Re: Re: hashing + roundrobin algorithm

From: wsq003 <wsq003#sina.com>
Date: Wed, 23 Nov 2011 20:21:49 +0800

I've made a private patch to haproxy (just a few lines of code, but not elegant), which can support this feature.

My condition is just like your imagination: consistent-hashing to a group then round-robin in this group.

Our design is that several 'server' will share a physical machine, and 'severs' of one group will be distributed to several physical machine. So, if one physical machine is down, nothing will pass through the cache layer, because every group still works. Then we will get a chance to recover the cluster as we want.

From: Willy Tarreau
Date: 2011-11-23 15:15
To: Rerngvit Yanggratoke
CC: haproxy; Baptiste
Subject: Re: hashing + roundrobin algorithm Hi,

On Fri, Nov 18, 2011 at 05:48:54PM +0100, Rerngvit Yanggratoke wrote:
> Hello All,
> First of all, pardon me if I'm not communicating very well. English
> is not my native language. We are running a static file distribution
> cluster. The cluster consists of many web servers serving static files over
> HTTP. We have very large number of files such that a single server simply
> can not keep all files (don't have enough disk space). In particular, a
> file can be served only from a subset of servers. Each file is uniquely
> identified by a file's URI. I would refer to this URI later as a key.
> I am investigating deploying HAProxy as a front end to this
> cluster. We want HAProxy to provide load balancing and automatic fail over.
> In other words, a request comes first to HAProxy and HAProxy should forward
> the request to appropriate backend server. More precisely, for a particular
> key, there should be at least two servers being forwarded to from HAProxy
> for the sake of load balancing. My question is what load
> balancing strategy should I use?
> I could use hashing(based on key) or consistent hashing. However,
> each file would end up being served by a single server on a particular
> moment. That means I wouldn't have load balancing and fail over for a
> particular key.

This question is much more a question of architecture than of configuration. What is important is not what you can do with haproxy, but how you want your service to run. I suspect that if you acquired hardware and bandwidth to build your service, you have pretty clear ideas of how your files will be distributed and/or replicated between your servers. You also know whether you'll serve millions of files or just a few tens, which means in the first case that you can safely have one server per URL, and in the later that you would risk overloading a server if everybody downloads the same file at a time. Maybe you have installed caches to avoid overloading some servers. You have probably planned what will happen when you add new servers, and what is supposed to happen when a server temporarily fails.

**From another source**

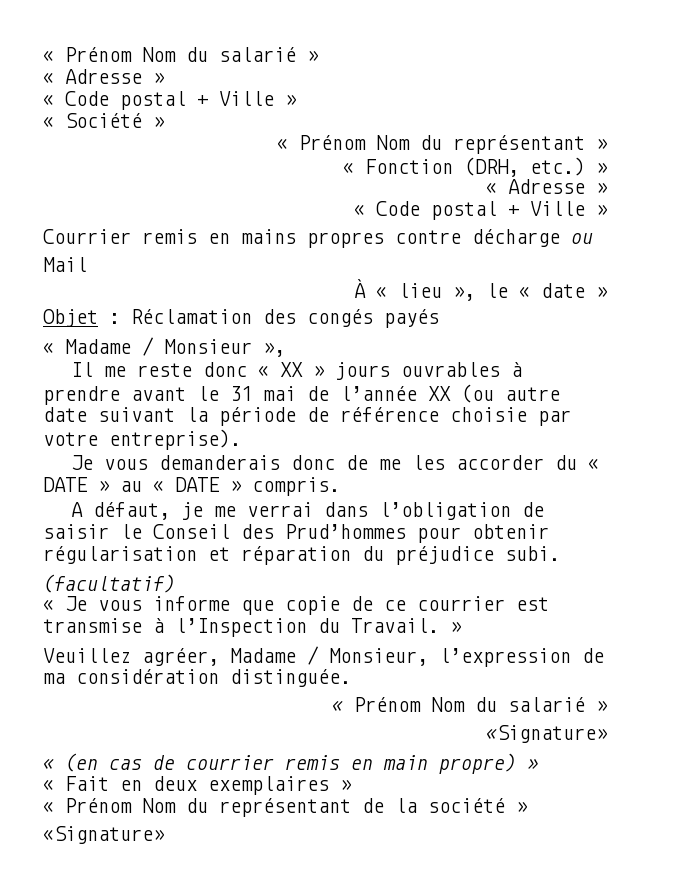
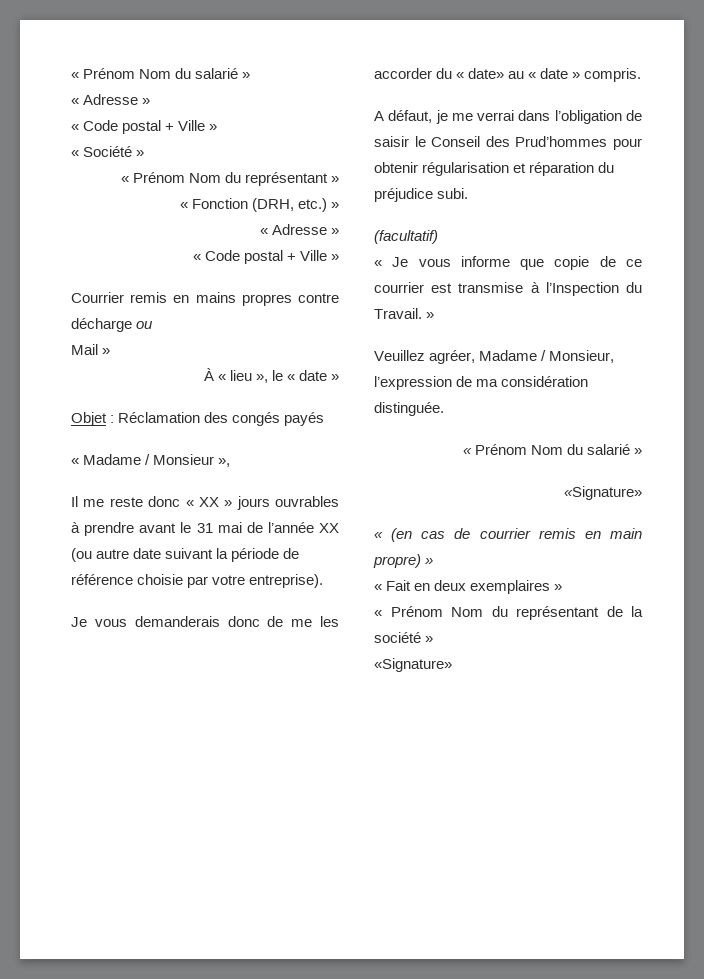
(87, 264) none -> [102,348,111,355] »
[43,477,109,492] DATE » -> [468,68,505,79] date»
[175,477,219,492] DATE -> [540,68,569,79] date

All of these are very important questions, they determine whether your site will work or fail.

Once you're able to respond to these questions, it becomes much more obvious what the LB strategy can be, if you want to dedicate server farms to some URLs, or load-balance each hash among a few servers because you have a particular replication strategy. And once you know what you need, then we can study how haproxy can respond to this need. Maybe it can't at all, maybe it's easy to modify it to respond to your needs, maybe it does respond pretty well.

My guess from what you describe is that it could make a lot of sense to have one layer of haproxy in front of Varnish caches. The first layer of haproxy chooses a cache based on a consistent hash of the URL, and each varnish is then configured to address a small bunch of servers in round robin. But this means that you need to assign servers to farms, and that if you lose a varnish, all the servers behind it are lost too.

If your files are present on all servers, it might make sense to use varnish as explained above but which would round-robin across all servers. That way you make the cache layer and the server layer independant of each other. But this can imply complex replication strategies.

As you see, there is no single response, you really need to define how you want your architecture to work and to scale first.